Available in: Español
Press Release No:2003/332/LAC
 Contact:  Lee Morrison (202) 458-8741

Christopher Neal (202) 473-7229
For more information about this project, please visit:


WASHINGTON, May 6, 2003 — The World Bank has approved a $46.7 million loan to finance the construction and improvement of rural roads in Guatemala’s northern department of Huehuetenango.

The Second Main and Rural Roads Project supports the government’s initiative to build and repair rural, secondary and main roads and bridges, providing some 500,000 local people in an impoverished and isolated part of the country better and quicker access to markets, schools, health clinics and other key facilities.

“This project uses a community-based approach, successfully pioneered in the San Marcos Rural Roads Pilot Project that started in 1998,” said Jane Armitage, World Bank Country Director for Guatemala.  The earlier project, also supported by the World Bank, set up an association of 12 municipalities in Guatemala’s western department of San Marcos, established a framework for local management of this and other development projects, and set up micro-enterprises to create road-building jobs.

“These roads provide vital access and mobility to the rural poor” said Guillermo Ruán, World Bank Task Manager for the project.   “The critical factor in the project’s success is that its strategy, as well as road improvements and construction, are in the hands of local people.
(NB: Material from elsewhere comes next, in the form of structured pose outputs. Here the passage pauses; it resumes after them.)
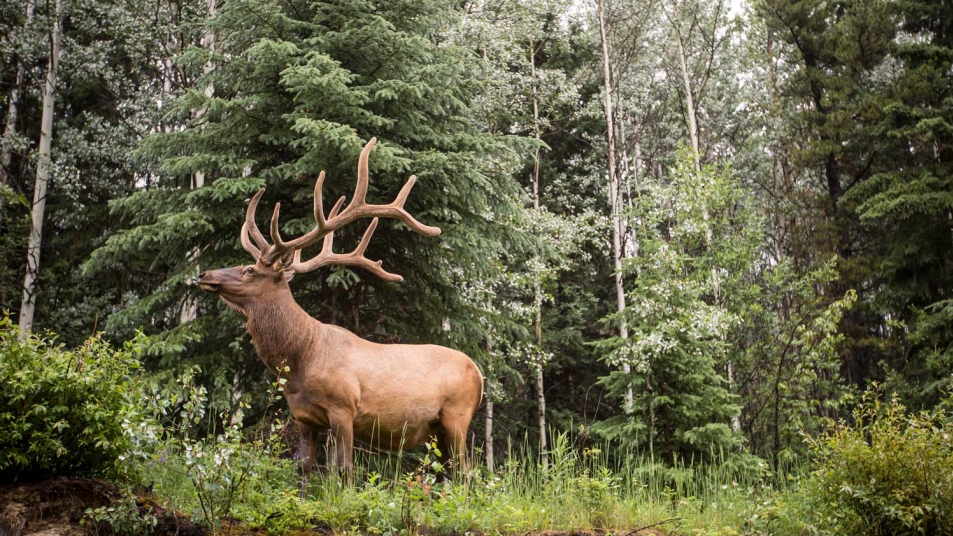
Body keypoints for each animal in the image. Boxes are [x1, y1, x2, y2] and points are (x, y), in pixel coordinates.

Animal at [200, 137, 484, 486]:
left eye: (249, 269)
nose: (205, 274)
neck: (300, 358)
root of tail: (480, 374)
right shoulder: (304, 417)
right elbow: (304, 471)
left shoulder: (343, 408)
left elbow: (343, 470)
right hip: (439, 431)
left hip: (457, 416)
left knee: (466, 474)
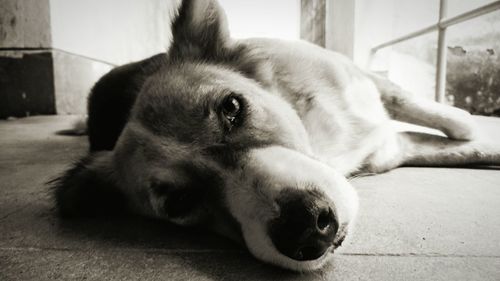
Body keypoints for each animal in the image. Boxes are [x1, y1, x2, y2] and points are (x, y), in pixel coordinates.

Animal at [50, 0, 500, 272]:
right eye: (179, 202)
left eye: (231, 107)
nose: (306, 227)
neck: (321, 140)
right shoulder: (394, 149)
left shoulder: (367, 84)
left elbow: (431, 113)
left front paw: (468, 122)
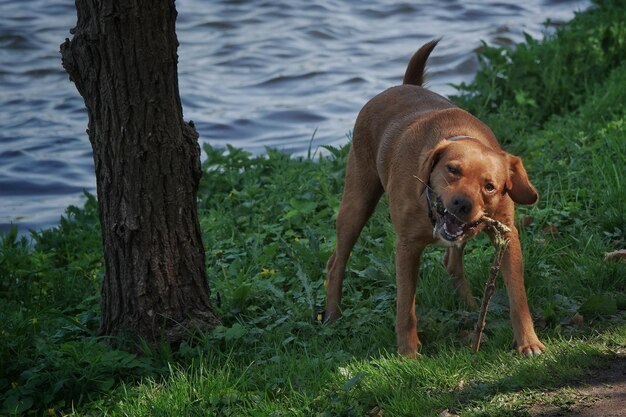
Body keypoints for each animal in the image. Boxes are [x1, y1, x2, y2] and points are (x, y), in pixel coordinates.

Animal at [324, 40, 544, 356]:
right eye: (452, 170)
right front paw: (408, 353)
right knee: (336, 263)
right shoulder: (406, 247)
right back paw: (332, 316)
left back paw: (470, 306)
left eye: (490, 186)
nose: (462, 204)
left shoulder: (507, 236)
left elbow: (518, 296)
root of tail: (404, 85)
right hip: (356, 203)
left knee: (452, 262)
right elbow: (406, 307)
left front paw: (528, 341)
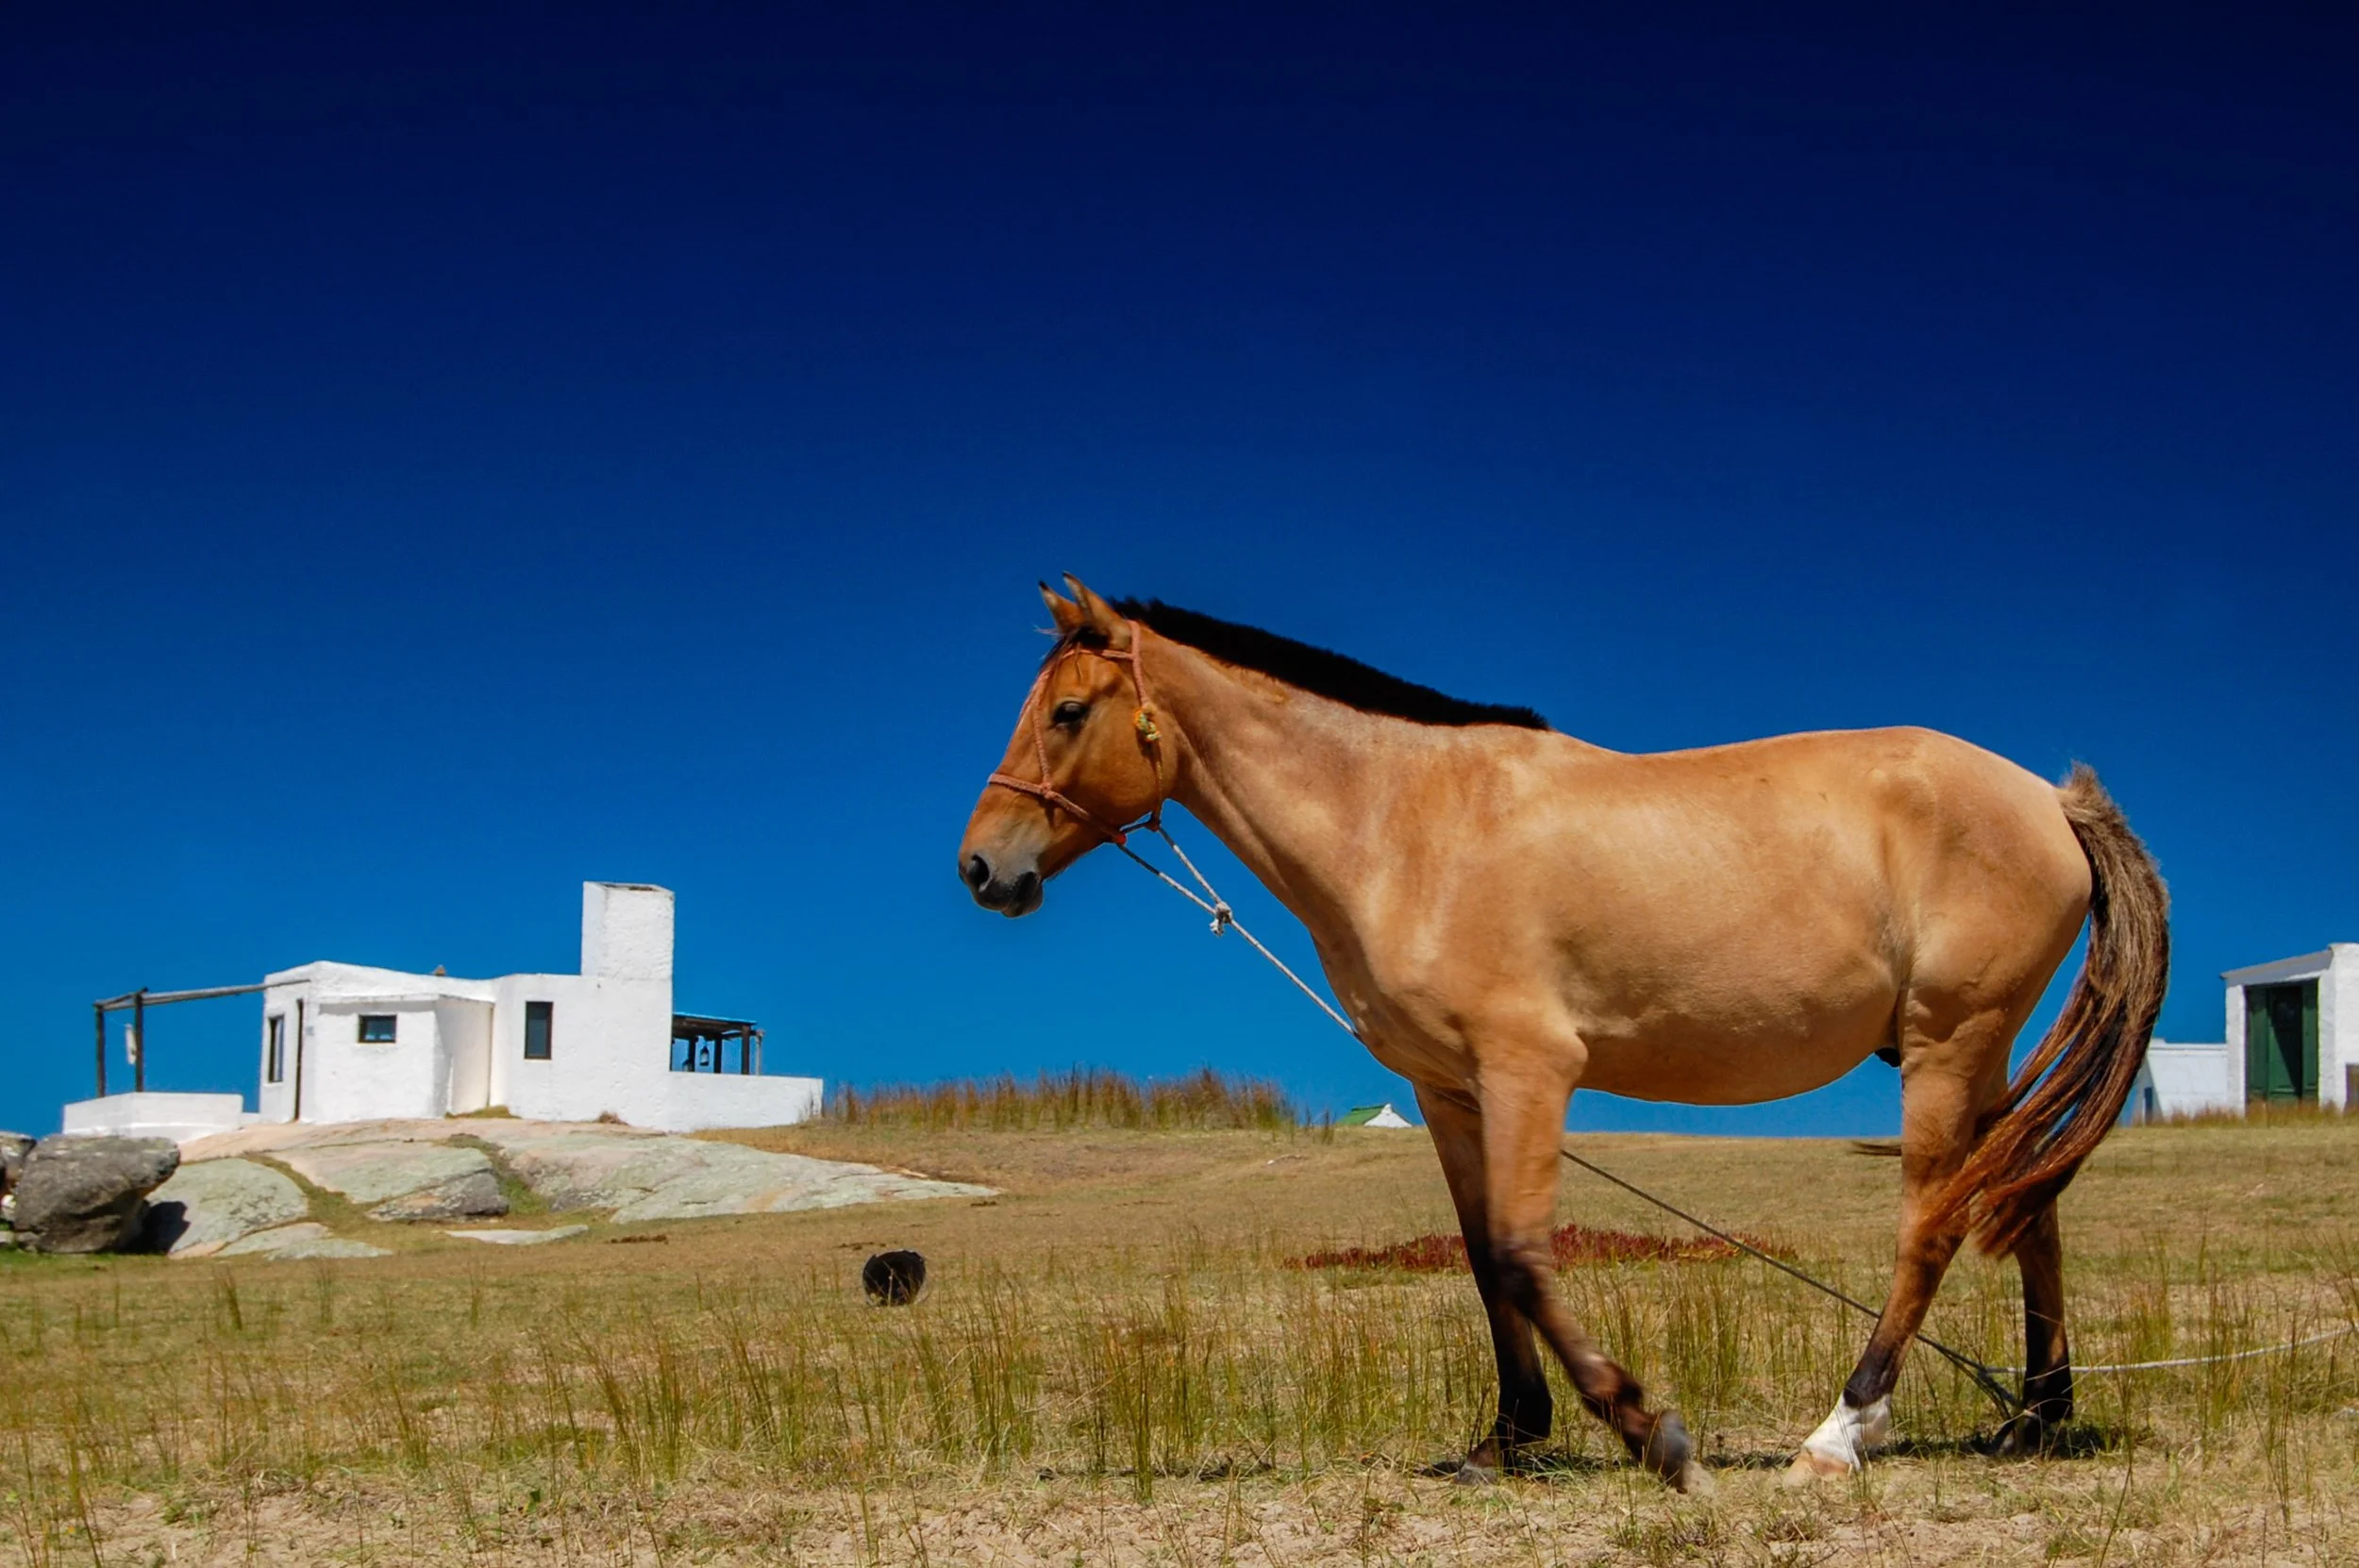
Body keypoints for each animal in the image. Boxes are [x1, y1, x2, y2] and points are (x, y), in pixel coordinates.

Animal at [957, 576, 2167, 1490]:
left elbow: (1523, 1253)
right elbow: (1483, 1262)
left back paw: (1841, 1430)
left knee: (1931, 1223)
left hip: (1944, 1046)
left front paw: (1646, 1430)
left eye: (1068, 713)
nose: (982, 867)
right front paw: (1507, 1440)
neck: (1408, 824)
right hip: (1982, 1057)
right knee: (2028, 1208)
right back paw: (2032, 1420)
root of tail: (2050, 800)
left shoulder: (1530, 1070)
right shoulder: (1450, 1092)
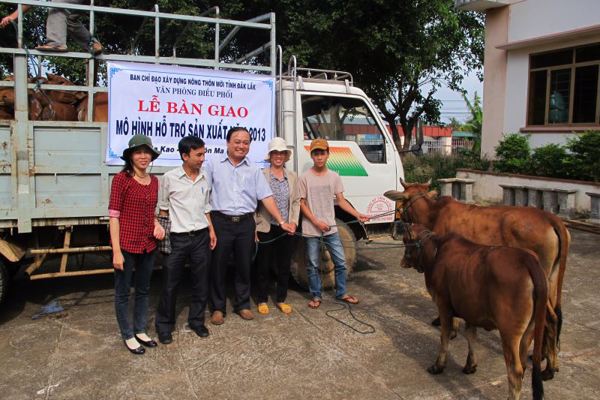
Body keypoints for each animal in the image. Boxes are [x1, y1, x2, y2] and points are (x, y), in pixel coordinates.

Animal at [386, 180, 568, 380]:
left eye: (402, 200)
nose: (397, 221)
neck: (434, 213)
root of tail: (551, 219)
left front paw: (451, 329)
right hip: (550, 280)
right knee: (552, 317)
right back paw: (545, 358)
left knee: (550, 319)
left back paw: (548, 367)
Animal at [404, 225, 548, 400]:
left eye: (405, 240)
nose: (403, 261)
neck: (436, 251)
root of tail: (527, 260)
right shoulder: (470, 311)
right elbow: (471, 336)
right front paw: (470, 365)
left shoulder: (443, 305)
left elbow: (444, 336)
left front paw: (438, 366)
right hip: (529, 331)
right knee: (523, 365)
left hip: (509, 333)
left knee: (515, 371)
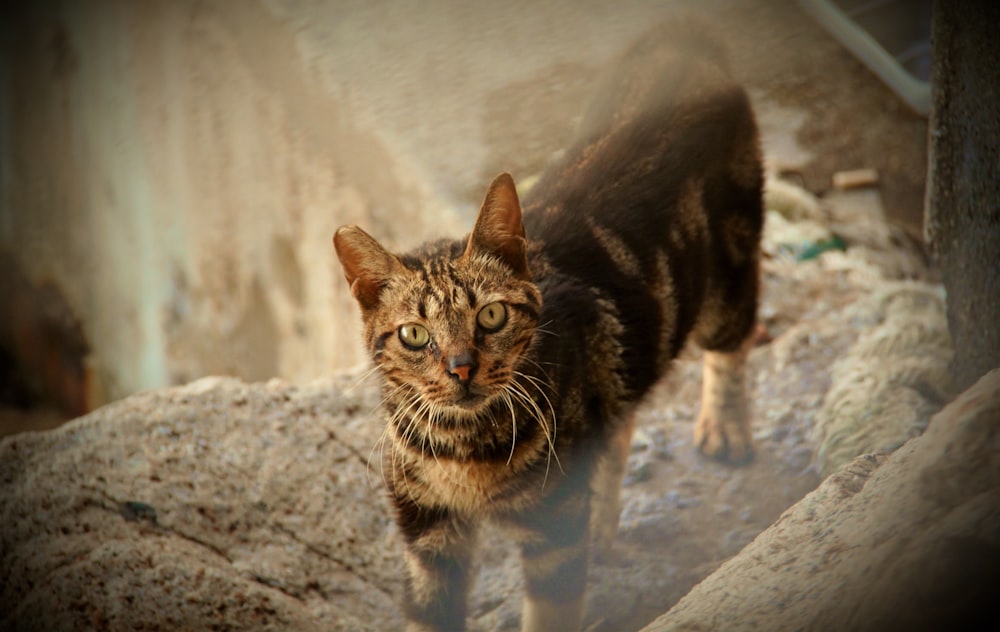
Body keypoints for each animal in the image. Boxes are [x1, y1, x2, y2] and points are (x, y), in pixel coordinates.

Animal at [332, 19, 760, 632]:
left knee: (734, 343)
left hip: (728, 274)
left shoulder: (552, 532)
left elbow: (551, 609)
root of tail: (679, 37)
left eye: (490, 315)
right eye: (414, 334)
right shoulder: (428, 535)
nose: (462, 367)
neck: (462, 450)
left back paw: (724, 428)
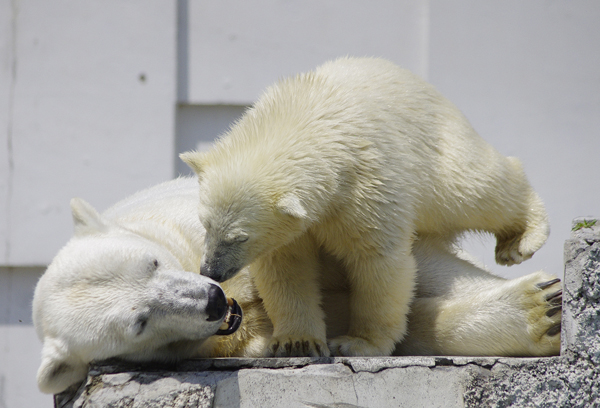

In the earlier project, this combined approach not only helped to reverse the geographic isolation and lack of opportunity that perpetuate poverty, but it also encouraged local communities to come together again after years of internal conflict.” 

The new project will establish two associations involving 21 villages in the Huehuetenango region, whose population is mainly indigenous and poor.  Plans include the repair of 830 kilometers of rural roads and 270 kilometers of secondary and main roads, the construction of some 80 foot-bridges, and the formation of 20 small firms to carry out these works.

This single-currency, fixed-spread loan has a repayment period of 17 years, including five years of grace. Disbursements will run from 2004 through 2007.